Thirteen Doorways is also a novel closely based on the actual events of the author’s mother-in-law, Frances Ponzo Metro, who lived from 1927 to 2018. The author’s note about that certainly adds depth. I almost wish Laura Ruby had put that in the front of the book, and yet if she had, I would have skipped it to read the actual novel, so I guess not. However, it’s there, and if you try this book, you might like to read the author’s note first. It ends, “Every word is fiction. And every word is true.” That’s something that can be said about many novels – the ones with depth. You may recall the recent posts here about one-dimensional versus complex characters. The characters here are complex. I’m going to think about that and write a post about complexity in characterization, but the heart of it is that the characters seem like real people.

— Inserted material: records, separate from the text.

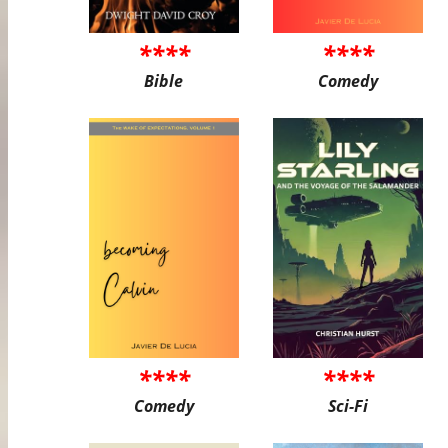
****
****
Bible
Comedy
****
****
Comedy
Sci-Fi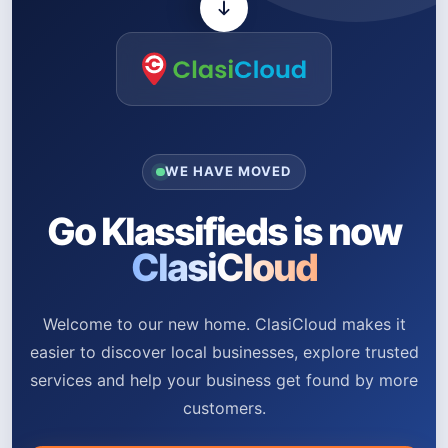
WE HAVE MOVED
Go Klassifieds is now
ClasiCloud
Welcome to our new home. ClasiCloud makes it
easier to discover local businesses, explore trusted
services and help your business get found by more
customers.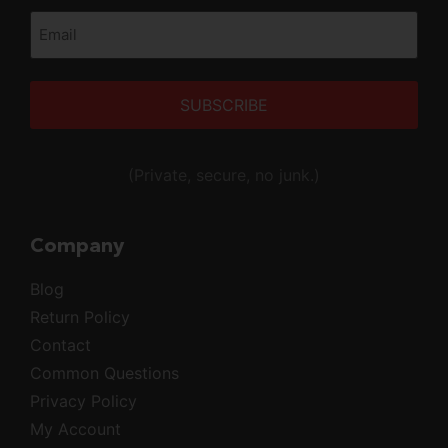
Email
(Required)
Alternative:
(Private, secure, no junk.)
Company
Blog
Return Policy
Contact
Common Questions
Privacy Policy
My Account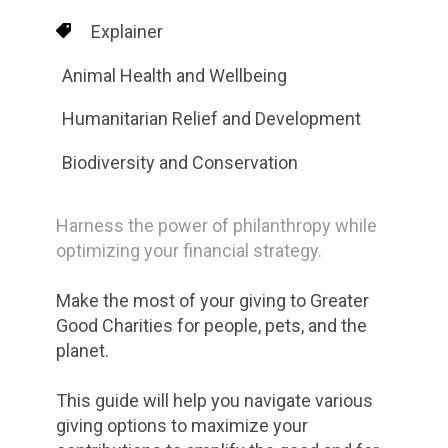
Explainer
Animal Health and Wellbeing
Humanitarian Relief and Development
Biodiversity and Conservation
Harness the power of philanthropy while
optimizing your financial strategy.
Make the most of your giving to Greater
Good Charities for people, pets, and the
planet.
This guide will help you navigate various
giving options to maximize your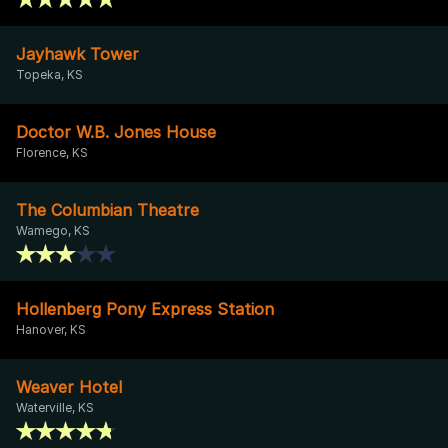
Jayhawk Tower
Topeka, KS
Doctor W.B. Jones House
Florence, KS
The Columbian Theatre
Wamego, KS
Hollenberg Pony Express Station
Hanover, KS
Weaver Hotel
Waterville, KS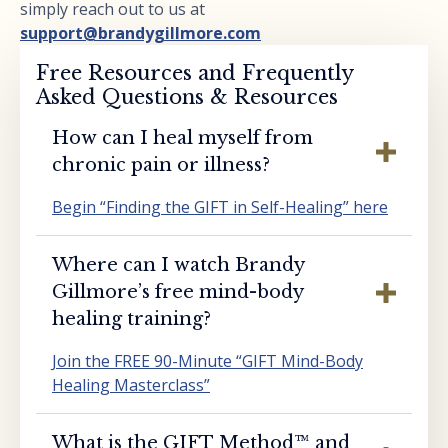
simply reach out to us at
support@brandygillmore.com
Free Resources and Frequently
Asked Questions & Resources
How can I heal myself from
chronic pain or illness?
Begin “Finding the GIFT in Self-Healing” here
Where can I watch Brandy
Gillmore’s free mind-body
healing training?
Join the FREE 90-Minute “GIFT Mind-Body
Healing Masterclass”
What is the GIFT Method™️ and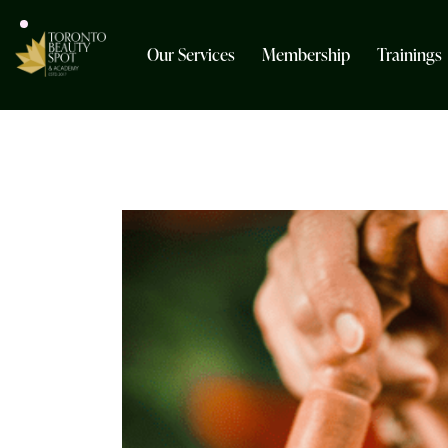
Our Services
Membership
Trainings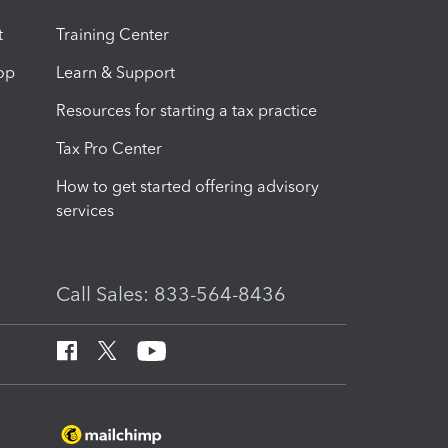
t
Training Center
op
Learn & Support
Resources for starting a tax practice
Tax Pro Center
How to get started offering advisory
services
Call Sales: 833-564-8436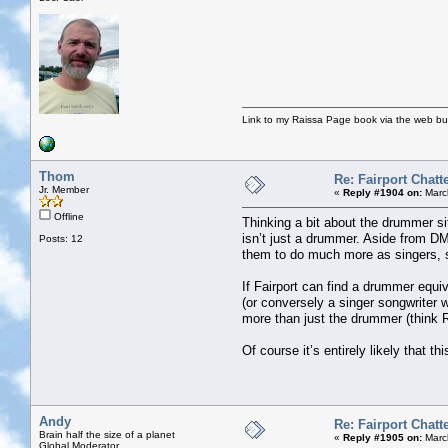
Link to my Raissa Page book via the web but
Thom
Re: Fairport Chatt
Jr. Member
«
Reply #1904 on:
Marc
Offline
Thinking a bit about the drummer si
isn’t just a drummer. Aside from DM
Posts: 12
them to do much more as singers, s
If Fairport can find a drummer equi
(or conversely a singer songwriter 
more than just the drummer (think R
Of course it’s entirely likely that th
Andy
Re: Fairport Chatt
Brain half the size of a planet
«
Reply #1905 on:
Marc
Global Moderator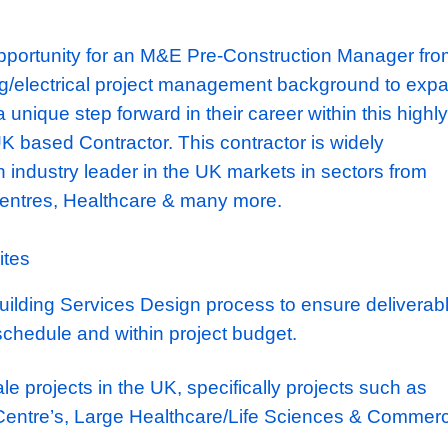
xciting opportunity for an M&E Pre-Construc
ngineering/electrical project management ba
and take a unique step forward in their career w
400M UK based Contractor. This contractor i
nd is an industry leader in the UK markets i
 Data Centres, Healthcare & many more.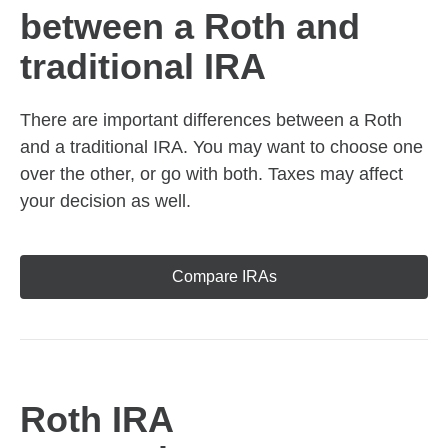
between a Roth and
traditional IRA
There are important differences between a Roth
and a traditional IRA. You may want to choose one
over the other, or go with both. Taxes may affect
your decision as well.
Compare IRAs
Roth IRA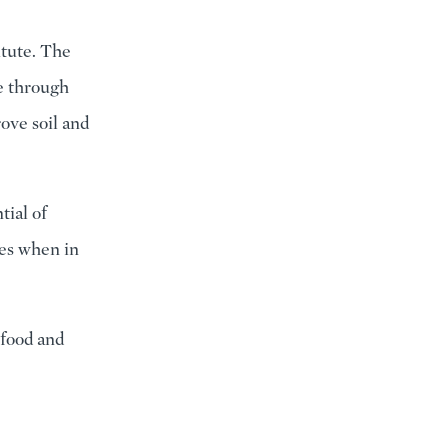
itute. The
e through
ove soil and
tial of
ces when in
 food and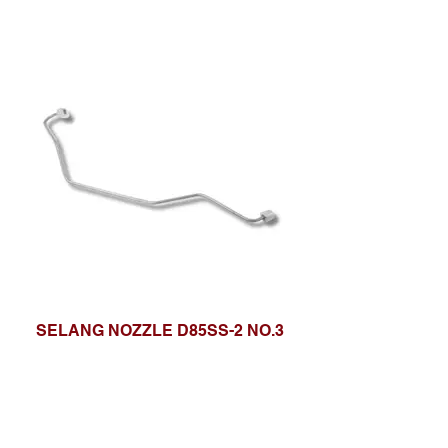
SELANG NOZZLE D85SS-2 NO.3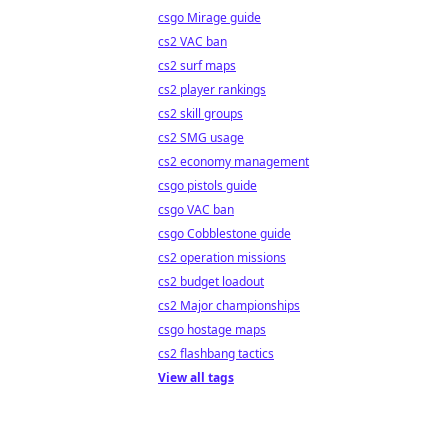
csgo Mirage guide
cs2 VAC ban
cs2 surf maps
cs2 player rankings
cs2 skill groups
cs2 SMG usage
cs2 economy management
csgo pistols guide
csgo VAC ban
csgo Cobblestone guide
cs2 operation missions
cs2 budget loadout
cs2 Major championships
csgo hostage maps
cs2 flashbang tactics
View all tags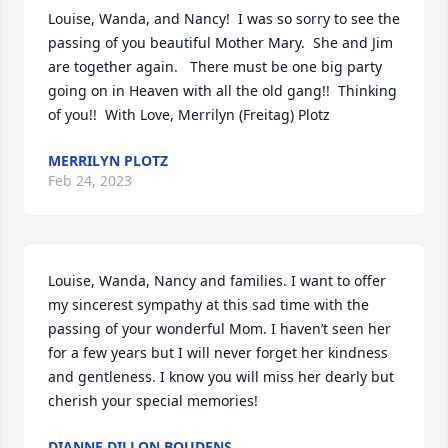
Louise, Wanda, and Nancy!  I was so sorry to see the 
passing of you beautiful Mother Mary.  She and Jim 
are together again.   There must be one big party 
going on in Heaven with all the old gang!!  Thinking 
of you!!  With Love, Merrilyn (Freitag) Plotz
MERRILYN PLOTZ
Feb 24, 2023
Louise, Wanda, Nancy and families. I want to offer 
my sincerest sympathy at this sad time with the 
passing of your wonderful Mom. I haven’t seen her 
for a few years but I will never forget her kindness 
and gentleness. I know you will miss her dearly but 
cherish your special memories!
DIANNE DILLON BOUDENS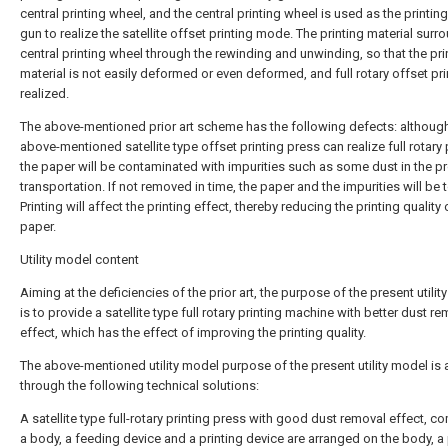
central printing wheel, and the central printing wheel is used as the printi
gun to realize the satellite offset printing mode. The printing material surr
central printing wheel through the rewinding and unwinding, so that the pri
material is not easily deformed or even deformed, and full rotary offset pri
realized.
The above-mentioned prior art scheme has the following defects: althoug
above-mentioned satellite type offset printing press can realize full rotary 
the paper will be contaminated with impurities such as some dust in the p
transportation. If not removed in time, the paper and the impurities will be 
Printing will affect the printing effect, thereby reducing the printing quality 
paper.
Utility model content
Aiming at the deficiencies of the prior art, the purpose of the present utili
is to provide a satellite type full rotary printing machine with better dust r
effect, which has the effect of improving the printing quality.
The above-mentioned utility model purpose of the present utility model is
through the following technical solutions:
A satellite type full-rotary printing press with good dust removal effect, c
a body, a feeding device and a printing device are arranged on the body, a p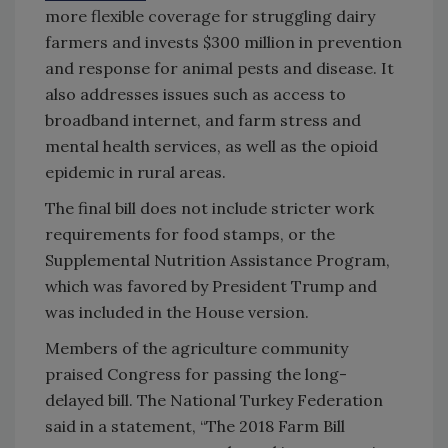
more flexible coverage for struggling dairy
farmers and invests $300 million in prevention
and response for animal pests and disease. It
also addresses issues such as access to
broadband internet, and farm stress and
mental health services, as well as the opioid
epidemic in rural areas.
The final bill does not include stricter work
requirements for food stamps, or the
Supplemental Nutrition Assistance Program,
which was favored by President Trump and
was included in the House version.
Members of the agriculture community
praised Congress for passing the long-
delayed bill. The National Turkey Federation
said in a statement, “The 2018 Farm Bill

These do – both Frankie, who is based closely on a real person; and Pearl, who as far as I know emerged fully formed from Laura Ruby’s imagination.
I’ll leave you with the epigraph of this novel because I like it a lot and it certainly suits the story:
The golden moments in the stream of life rush past us and we see nothing but sand; the angels come to visit us, and we only know them when they are gone.” – George Eliot, Janet’s Repentance.
Off topic but slightly related: I finally got around to reading One night in Boukos by A.J. Demas, that you recommended earlier.
I liked it, and immediately followed it up by reading the other two books she wrote in that world, Sword dance and Something human. Those are more obviously M-M romances than the first.
The setting reminded me a bit of Megan Whalen Turner’s world: clearly based on classical Mediterranean civilisation, but changed in different ways, not really historically accurate. I liked it.
Something quite different from the rest of my recent reading, they worked very well for me as a bit of a ‘palate cleanser’ in between other kinds of books.